Thanks. This works as described.
For reference (other users reading), the behaviour is described in AdminGuide (v13.1) §4.8.33.4.ii.
Upon submission, the sched-log spits out (example):
…;pbs_sched;Job;.;Considering job to run
…;pbs_sched;Job;.;Can’t fit in the largest placement set, and can’t span placement sets
…;pbs_sched;Job;.;Job will never run with the resources currently configured in the complex
The job status gets a comment (seen by eg qstat) reading:
comment = Can Never Run: can’t fit in the largest placement set, and can’t span psets
The job is still stuck in the queue, though. I will try to look for a setting, where it may be possible to automagically kick such jobs totally from the queue. (This is a lower-priority issue, but as none of our real jobs are started interactively, I would like an automatic failure to happen).
Actually, this happens to be perfectly OK in our case. Firstly nodes are not identical (compute are 20-core haswell to be used for eg HPC/MPI stuff, while the io are older 12-core nehalem systems). Secondly, we do not have any lusers on the system. All jobs are under control of a small hand-full of developers setting up operational job systems. Some jobs really must run on the compute nodes, while others could run on any group. I could probably set the selection up based on two different queues, but both kind of jobs will be issued by the same operational user.
This is a cute trick, and I will keep it in mind - plus write it on our internal howto/tricks list for PBSpro. For the foreseeable future, the group which I want to be the default happens to be the smallest.
As we are aiming to power-down nodes, which are not in use, I expect that we will have to explicilty tell pbs (server) that those fake nodes are truly “dead” and not to be woken (plus not to complain about them not waking). I’ll deal with that if the issue arises. +1 for raising this caveat.

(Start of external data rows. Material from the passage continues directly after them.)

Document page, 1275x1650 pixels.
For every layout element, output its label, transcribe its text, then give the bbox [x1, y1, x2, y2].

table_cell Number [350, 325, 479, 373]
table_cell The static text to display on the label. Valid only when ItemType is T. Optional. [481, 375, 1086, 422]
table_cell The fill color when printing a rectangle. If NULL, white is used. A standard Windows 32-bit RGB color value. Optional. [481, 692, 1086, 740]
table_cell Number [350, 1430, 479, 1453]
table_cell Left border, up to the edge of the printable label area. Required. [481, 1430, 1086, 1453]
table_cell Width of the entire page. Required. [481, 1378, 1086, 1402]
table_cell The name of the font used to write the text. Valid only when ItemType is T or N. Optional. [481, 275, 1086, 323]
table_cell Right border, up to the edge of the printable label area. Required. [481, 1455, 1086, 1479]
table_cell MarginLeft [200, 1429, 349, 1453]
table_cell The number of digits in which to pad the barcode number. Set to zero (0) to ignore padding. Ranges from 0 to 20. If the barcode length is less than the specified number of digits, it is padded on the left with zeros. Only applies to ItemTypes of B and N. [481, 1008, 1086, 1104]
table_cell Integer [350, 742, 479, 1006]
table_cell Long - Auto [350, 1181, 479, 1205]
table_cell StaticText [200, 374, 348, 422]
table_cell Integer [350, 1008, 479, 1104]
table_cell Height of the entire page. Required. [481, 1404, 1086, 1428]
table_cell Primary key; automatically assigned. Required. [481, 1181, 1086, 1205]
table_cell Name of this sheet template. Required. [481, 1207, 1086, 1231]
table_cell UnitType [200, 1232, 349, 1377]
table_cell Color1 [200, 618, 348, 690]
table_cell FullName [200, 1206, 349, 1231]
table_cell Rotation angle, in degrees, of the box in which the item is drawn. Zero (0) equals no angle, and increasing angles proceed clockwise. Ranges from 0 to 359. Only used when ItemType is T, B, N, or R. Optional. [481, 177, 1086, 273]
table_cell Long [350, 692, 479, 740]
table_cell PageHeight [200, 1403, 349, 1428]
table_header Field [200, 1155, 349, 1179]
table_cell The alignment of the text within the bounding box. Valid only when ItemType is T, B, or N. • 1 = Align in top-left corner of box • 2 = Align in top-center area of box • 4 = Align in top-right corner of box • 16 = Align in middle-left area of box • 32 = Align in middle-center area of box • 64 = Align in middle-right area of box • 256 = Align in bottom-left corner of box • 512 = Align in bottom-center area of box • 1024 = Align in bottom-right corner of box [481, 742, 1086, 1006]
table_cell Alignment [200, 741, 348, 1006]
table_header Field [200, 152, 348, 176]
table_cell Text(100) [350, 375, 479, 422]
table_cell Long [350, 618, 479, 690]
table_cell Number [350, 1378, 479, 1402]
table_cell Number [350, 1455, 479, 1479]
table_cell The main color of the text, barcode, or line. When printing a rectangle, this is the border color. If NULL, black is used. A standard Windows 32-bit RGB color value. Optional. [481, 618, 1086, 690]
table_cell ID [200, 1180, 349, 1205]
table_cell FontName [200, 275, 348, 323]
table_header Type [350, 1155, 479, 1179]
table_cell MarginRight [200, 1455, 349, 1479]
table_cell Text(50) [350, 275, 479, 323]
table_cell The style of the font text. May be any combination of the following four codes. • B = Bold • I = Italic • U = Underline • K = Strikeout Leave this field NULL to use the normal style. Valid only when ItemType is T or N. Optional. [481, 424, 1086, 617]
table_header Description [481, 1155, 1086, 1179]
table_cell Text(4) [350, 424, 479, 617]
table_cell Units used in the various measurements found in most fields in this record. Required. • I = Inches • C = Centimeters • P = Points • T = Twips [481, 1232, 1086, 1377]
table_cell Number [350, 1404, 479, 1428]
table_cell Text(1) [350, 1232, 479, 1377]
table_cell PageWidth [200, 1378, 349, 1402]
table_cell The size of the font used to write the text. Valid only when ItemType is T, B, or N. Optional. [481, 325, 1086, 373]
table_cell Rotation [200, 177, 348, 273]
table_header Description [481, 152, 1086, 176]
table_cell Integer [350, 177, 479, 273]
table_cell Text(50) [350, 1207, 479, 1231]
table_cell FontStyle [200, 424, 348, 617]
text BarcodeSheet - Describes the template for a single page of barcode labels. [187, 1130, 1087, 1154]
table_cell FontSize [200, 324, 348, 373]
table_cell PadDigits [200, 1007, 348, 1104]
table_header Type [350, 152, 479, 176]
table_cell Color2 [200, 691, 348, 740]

I agree that the select syntax is more powerful. However, we have a few “specialities” to consider.
A. We will enforce job-exclusive use of nodes, so we will never have several jobs (or users) on a single node.
B. Some jobs (in particular IO-intensive jobs) just want exclusive access to “a node” (or a node count) to do “their thing”. These jobs interfere with other jobs as they use loads of system resources, so I still want a way to state “give me two nodes” - and not just get scheduled to a single vnode because the resources seem to fit.
To resolve this I have now created a new resource (“infiniband” - type long), and given each node one of these. Then I can ask for -lselect=2:infiniband and get exactly 2 nodes. The nodect limit (http://community.openpbs.org/t/problems-with-resources-max-nodes) then still is enforced and works.
Thanks a lot guys!
/Bjarne